Un partido increíble. Un arbitraje espantoso. Infinidad de preguntas:
¿Gimnasia jugó mal? De ninguna manera. Tuvo un primer tiempo bueno, con 25 minutos iniciales muy parecidos al partido con Crucero del Norte. La "pequeña" diferencia, la efectividad.
¿Por qué pateó Monetti el segundo penal? Era candidato junto a Pereyra. El delantero pateó mal el primero y en el segundo tiempo llegó su chance. Pateó porque le pega fuerte y bien a la pelota, más allá del error de ayer. Y a la hora de entrenar, siempre se queda pateando.
¿Que pasa con los centros? Eso se deben preguntar Barsottini, Pouso y cía en las últimas fechas. Chaves no levantó la pelota parada, Benavídez y García no aceratron en movimiento, Oreja no tiene buena pegada. Un argumento más por el cual Licht JAMÁS debe faltar y se impone la vuelta de Cabrera.
¿Quiroga es el culpable? Hay que tener cuidado con los chivos expiatorios, como Garré en el '86 y Batista en el '90 (para no hablar de Gimnasia). Quiroga no está jugando bien, lo condena -principalmente- esa pelota que le quedó en los pies y no tuvo repentización para definir (intentó con un tacazo al bulto). Ahora, lo justo es justo: si Quiroga erraba lo que Pereyra en el primer tiempo, terminaba ahorcado en una plaza pública. La estigmatización no suma, no le sirve a nadie, consume jugadores como pañuelos descartables...
¿Fue penal el segundo? No, un capítulo más de una muy mala actuación de Giannini.
¿Se hicieron expulsar Fernández y Basualdo?
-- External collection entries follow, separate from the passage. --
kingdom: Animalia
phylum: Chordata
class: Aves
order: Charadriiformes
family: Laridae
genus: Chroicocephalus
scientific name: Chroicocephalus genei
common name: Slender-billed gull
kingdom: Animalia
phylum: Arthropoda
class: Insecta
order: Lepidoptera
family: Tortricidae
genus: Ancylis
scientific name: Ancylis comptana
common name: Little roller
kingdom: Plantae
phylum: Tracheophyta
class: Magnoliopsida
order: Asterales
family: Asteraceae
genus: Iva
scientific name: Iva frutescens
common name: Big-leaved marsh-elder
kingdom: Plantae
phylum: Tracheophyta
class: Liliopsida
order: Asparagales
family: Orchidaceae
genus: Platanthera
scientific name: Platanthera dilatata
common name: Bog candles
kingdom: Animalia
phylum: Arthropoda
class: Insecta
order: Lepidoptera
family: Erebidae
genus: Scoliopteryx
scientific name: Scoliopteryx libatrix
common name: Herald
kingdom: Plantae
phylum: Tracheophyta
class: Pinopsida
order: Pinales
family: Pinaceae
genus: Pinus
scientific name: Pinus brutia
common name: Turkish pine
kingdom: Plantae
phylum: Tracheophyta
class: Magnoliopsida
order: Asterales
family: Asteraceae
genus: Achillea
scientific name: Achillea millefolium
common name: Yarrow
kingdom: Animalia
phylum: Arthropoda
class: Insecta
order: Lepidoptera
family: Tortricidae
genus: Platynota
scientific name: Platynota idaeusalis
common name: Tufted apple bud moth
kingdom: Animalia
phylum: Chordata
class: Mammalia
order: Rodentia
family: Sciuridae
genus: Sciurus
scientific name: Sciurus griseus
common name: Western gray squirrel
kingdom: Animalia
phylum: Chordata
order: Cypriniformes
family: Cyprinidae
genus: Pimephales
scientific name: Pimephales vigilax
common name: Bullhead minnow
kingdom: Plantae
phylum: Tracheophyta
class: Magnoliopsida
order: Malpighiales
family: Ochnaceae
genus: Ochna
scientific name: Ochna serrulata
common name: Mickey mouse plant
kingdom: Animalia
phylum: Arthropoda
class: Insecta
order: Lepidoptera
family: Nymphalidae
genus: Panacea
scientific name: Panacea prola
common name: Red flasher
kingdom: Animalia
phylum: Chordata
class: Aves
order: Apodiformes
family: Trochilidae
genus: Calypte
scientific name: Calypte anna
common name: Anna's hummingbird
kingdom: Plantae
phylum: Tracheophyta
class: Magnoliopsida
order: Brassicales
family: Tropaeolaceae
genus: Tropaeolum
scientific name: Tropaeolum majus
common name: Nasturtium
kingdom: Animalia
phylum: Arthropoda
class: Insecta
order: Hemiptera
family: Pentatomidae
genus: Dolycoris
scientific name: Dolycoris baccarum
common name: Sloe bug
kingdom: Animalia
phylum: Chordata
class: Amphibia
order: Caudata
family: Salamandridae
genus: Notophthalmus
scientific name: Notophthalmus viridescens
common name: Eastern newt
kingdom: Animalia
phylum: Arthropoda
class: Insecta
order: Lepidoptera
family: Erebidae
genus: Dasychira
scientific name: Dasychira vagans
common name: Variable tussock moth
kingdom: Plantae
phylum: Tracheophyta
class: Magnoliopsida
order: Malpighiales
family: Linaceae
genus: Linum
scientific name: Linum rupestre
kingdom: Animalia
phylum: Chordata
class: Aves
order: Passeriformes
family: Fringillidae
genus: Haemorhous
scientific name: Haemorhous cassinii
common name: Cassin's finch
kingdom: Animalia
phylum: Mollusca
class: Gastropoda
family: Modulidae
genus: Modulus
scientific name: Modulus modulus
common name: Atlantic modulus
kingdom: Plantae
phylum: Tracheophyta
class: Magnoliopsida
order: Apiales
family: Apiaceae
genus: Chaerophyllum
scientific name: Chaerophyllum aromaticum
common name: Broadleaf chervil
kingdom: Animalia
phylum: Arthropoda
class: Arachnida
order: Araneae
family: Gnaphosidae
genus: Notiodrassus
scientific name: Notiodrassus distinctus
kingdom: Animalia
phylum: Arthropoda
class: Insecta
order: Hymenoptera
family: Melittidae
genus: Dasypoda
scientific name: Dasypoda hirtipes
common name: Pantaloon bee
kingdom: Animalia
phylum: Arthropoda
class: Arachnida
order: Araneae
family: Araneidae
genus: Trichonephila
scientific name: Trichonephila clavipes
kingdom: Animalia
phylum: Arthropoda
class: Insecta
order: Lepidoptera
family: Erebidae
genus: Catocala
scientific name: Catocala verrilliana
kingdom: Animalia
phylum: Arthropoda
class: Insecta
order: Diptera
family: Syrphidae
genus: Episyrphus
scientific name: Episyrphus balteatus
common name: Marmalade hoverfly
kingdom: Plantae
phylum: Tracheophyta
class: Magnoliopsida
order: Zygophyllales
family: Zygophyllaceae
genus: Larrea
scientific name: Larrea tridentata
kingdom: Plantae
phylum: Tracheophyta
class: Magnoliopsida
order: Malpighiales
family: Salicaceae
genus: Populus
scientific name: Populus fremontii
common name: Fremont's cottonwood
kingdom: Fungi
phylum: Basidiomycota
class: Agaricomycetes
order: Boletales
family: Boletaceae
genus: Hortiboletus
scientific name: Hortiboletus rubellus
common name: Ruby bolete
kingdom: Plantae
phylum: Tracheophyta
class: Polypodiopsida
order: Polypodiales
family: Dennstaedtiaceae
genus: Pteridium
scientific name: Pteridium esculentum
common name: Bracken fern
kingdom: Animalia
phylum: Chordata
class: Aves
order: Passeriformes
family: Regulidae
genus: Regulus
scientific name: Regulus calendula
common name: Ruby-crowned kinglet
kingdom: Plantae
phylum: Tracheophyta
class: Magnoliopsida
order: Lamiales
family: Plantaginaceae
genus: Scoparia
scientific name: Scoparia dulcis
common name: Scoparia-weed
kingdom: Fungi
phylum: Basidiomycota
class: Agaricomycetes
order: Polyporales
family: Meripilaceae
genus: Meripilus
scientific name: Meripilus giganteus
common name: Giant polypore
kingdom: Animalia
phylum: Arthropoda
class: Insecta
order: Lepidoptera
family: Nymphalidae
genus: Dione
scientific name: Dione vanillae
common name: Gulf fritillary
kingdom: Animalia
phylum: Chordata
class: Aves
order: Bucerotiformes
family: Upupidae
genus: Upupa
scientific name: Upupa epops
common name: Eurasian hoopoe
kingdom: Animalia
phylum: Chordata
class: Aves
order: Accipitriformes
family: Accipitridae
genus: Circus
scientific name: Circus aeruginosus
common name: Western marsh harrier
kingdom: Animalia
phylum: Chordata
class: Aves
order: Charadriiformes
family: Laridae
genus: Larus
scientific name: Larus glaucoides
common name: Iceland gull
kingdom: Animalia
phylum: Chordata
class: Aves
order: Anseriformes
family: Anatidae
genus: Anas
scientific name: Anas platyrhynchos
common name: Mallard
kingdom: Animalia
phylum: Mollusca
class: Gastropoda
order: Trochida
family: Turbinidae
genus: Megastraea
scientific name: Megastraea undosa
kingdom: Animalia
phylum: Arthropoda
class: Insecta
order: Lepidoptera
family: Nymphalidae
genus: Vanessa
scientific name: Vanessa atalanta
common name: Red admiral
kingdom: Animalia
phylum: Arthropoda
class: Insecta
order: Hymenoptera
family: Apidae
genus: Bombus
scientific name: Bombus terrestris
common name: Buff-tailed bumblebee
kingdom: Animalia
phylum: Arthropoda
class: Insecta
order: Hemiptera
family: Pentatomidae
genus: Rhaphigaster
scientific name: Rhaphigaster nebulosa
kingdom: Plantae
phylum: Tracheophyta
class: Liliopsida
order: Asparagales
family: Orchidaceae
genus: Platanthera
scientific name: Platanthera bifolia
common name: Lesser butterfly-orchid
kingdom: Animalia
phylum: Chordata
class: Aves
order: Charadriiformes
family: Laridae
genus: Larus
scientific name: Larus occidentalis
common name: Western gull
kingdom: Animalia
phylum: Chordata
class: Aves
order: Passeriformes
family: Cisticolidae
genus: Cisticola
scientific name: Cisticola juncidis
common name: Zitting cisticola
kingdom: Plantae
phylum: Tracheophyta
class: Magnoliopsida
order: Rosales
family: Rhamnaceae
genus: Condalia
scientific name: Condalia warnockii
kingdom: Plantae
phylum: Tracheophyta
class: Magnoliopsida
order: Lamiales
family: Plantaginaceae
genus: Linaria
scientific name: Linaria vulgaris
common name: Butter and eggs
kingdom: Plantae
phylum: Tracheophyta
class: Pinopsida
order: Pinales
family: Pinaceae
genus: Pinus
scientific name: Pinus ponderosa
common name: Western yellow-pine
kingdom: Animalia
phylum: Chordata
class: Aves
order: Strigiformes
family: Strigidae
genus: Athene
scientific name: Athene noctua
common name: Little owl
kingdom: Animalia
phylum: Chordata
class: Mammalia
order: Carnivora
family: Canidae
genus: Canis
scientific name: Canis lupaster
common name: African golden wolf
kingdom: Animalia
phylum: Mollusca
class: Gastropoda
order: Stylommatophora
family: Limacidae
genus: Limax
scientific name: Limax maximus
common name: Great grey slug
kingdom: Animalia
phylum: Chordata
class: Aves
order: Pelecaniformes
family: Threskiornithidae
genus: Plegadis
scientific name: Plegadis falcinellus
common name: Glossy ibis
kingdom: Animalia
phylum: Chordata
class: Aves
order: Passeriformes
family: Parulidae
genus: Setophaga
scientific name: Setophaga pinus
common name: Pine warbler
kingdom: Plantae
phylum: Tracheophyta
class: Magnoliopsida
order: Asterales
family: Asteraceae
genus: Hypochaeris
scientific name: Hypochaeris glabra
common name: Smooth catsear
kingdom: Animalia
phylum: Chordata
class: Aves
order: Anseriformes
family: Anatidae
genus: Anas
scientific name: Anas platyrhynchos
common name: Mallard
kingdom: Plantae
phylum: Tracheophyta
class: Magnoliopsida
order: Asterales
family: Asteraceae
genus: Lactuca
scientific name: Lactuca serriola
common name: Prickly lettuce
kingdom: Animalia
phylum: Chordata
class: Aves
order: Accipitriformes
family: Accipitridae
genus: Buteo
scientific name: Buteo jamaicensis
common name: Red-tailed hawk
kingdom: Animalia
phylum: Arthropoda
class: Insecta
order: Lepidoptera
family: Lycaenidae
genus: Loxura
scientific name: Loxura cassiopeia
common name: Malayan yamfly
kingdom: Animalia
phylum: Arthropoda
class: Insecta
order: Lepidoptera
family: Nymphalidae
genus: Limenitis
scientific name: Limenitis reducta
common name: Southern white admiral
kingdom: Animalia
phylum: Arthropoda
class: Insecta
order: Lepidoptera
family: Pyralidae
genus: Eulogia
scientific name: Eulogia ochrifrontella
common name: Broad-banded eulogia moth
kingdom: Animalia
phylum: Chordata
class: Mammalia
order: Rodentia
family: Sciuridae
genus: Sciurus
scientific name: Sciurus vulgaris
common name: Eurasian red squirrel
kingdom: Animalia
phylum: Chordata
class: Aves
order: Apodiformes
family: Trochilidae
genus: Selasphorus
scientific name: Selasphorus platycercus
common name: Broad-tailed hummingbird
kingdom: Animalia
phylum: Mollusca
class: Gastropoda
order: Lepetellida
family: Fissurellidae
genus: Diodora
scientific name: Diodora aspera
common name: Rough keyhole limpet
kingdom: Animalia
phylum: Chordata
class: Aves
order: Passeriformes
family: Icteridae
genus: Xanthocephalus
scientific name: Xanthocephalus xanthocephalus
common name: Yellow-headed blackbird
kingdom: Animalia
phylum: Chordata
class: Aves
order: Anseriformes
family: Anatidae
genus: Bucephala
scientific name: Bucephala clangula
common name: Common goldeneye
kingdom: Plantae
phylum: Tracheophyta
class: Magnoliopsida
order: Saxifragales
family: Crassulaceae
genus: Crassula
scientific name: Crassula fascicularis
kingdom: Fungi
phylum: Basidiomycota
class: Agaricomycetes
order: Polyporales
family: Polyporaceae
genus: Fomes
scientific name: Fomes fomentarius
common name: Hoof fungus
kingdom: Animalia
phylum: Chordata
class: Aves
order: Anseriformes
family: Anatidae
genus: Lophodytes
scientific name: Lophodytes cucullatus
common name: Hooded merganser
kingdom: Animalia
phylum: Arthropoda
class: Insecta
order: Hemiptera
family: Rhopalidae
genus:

Rotundo NO. Jugadores condicionados por infracciones menores, al igual que Velázquez. Tarjeteó tanto el árbitro que pagaron los jugadores, pero de ninguna manera puede catalogarse la expulsión del pibe -y aún menos la de Basualdo- como inconductas o falta de profesionalismo. El problema fue un juez que así (15 amarillas que derivaron en 3 rojas) no puede dirigir.
¿Falta trabajo? No. Jugar al fútbol y entrenar no es sacar fotocopias. A más horas en una oficina, más fotocopias. El fútbol profesional es otra cosa: calidad de trabajo por sobre cantidad. Patear cien centros no siginifica un gol en el partido; sí, casi seguro, un desgarro. Troglio, Bernay y Martín trabajan bien. Eso sí, Troglio no es Griguol así como la materia prima (los jugadores) no es la misma. A sacarse de la cabeza esa idea: nadie es como Griguol. Y el Viejo no puede trabajar más, por eso el 9 de diciembre se sentará por última vez en su vida en un banco de suplentes.
Es malo el conformismo. Igualmente dañino, es el inconformismo. En Gimnasia se cuestionaba a Griguol con el argumento de "siempre segundo". Hoy, cualquier tripero daría todo por revivir aquella etapa. Este equipo de Troglio no está bien, claramente en una meseta de rendimiento y resultados. En 16 fechas NUNCA salió de puestos de ascenso. Es momento de cabeza fría. Adentro de la cancha, en el banco y en las tribunas.